Wurden die Welpen im Verlauf ihrer Entwicklung immer aktiver und aufmüpfiger mussten sie die Erfahrung machen, dass die Mutter oder ein älterer anderer Hund unseres Rudels (hier Kimba) sie blitzschnell am Nackenfell gepackt und auf den Rücken gedreht hatte. Sie lernen dabei auch, dass sie eine zugespitzte Situation durch die Rückenlage beenden können.

Im Rollenspiel wird auch immer wieder verlieren können gelernt. Denn Verlieren können erfordert nicht nur im Falle des Hundes eine gewisse Stärke. Es verhindert das Wachsen unnötiger Ängste und damit das Entwickeln unangemessener Aggressionsbereitschaft.

Die Welpen sollen so weit wie möglich wirklich Hund sein dürfen, die durch eigenes Tun etwas bewirken müssen/können.

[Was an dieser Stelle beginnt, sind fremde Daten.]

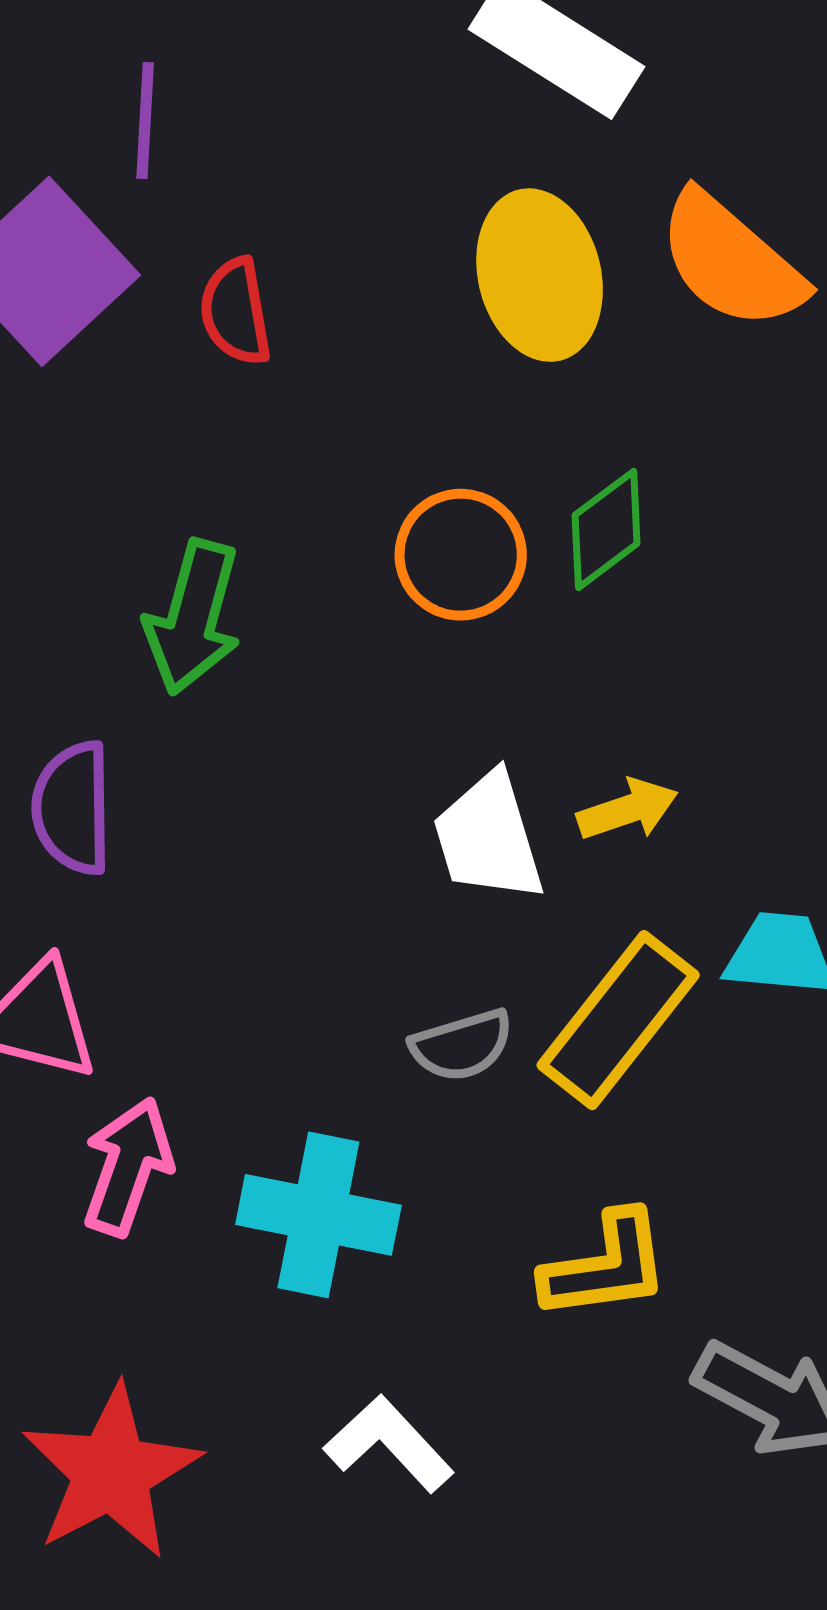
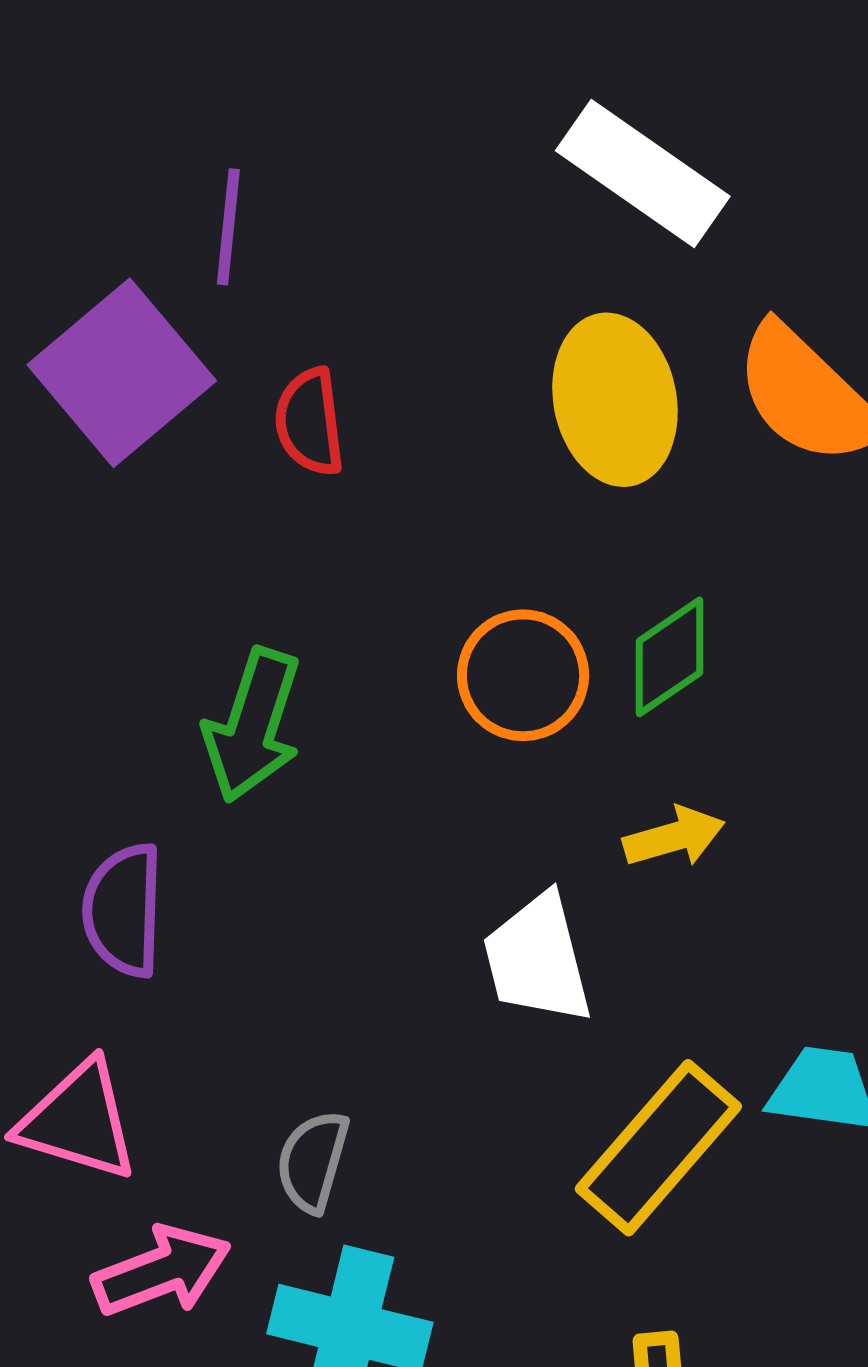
yellow arrow: (628, 810) -> (674, 837), moved
gray semicircle: (462, 1045) -> (313, 1161), moved, turned 120
pink arrow: (128, 1167) -> (162, 1271), turned 47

Schon als Saugwelpe mussten sie aus eigenem Antrieb die mütterliche Zitze finden, denn von uns wurden sie nicht angelegt.

An der Entwicklung eines sicheren Wesens ist in elementarer Weise das gefühlsmäßige Erleben beteiligt, durch eigenes Tun etwas zu bewirken und zu bewältigen. In dieser Selbstwirksamkeit liegt ein hoher Belohnungseffekt, der außerordentlich stark auf die Bildung von Selbstvertrauen und Wesenssicherheit wirkt. Damit dieser Prozess in der Praxis effizient zustande kommen kann, braucht es deshalb bereits im Welpenalter solche Lerngelegenheiten wie dem Balanceboard, das bei angemessenem Risiko gute Aussichten auf Erfolg hat und gerne als Herausforderung angenommen wird.

Wenn sich der Hund vor unsere Füße legt, handelt es sich um eine besondere Form des sozialen Kontaktes, vergleichbar mit dem Verhalten, wenn er seinen Kopf auf unser Knie oder in unseren Schoß legt. Er sucht unsere Nähe und darüber können wir uns freuen.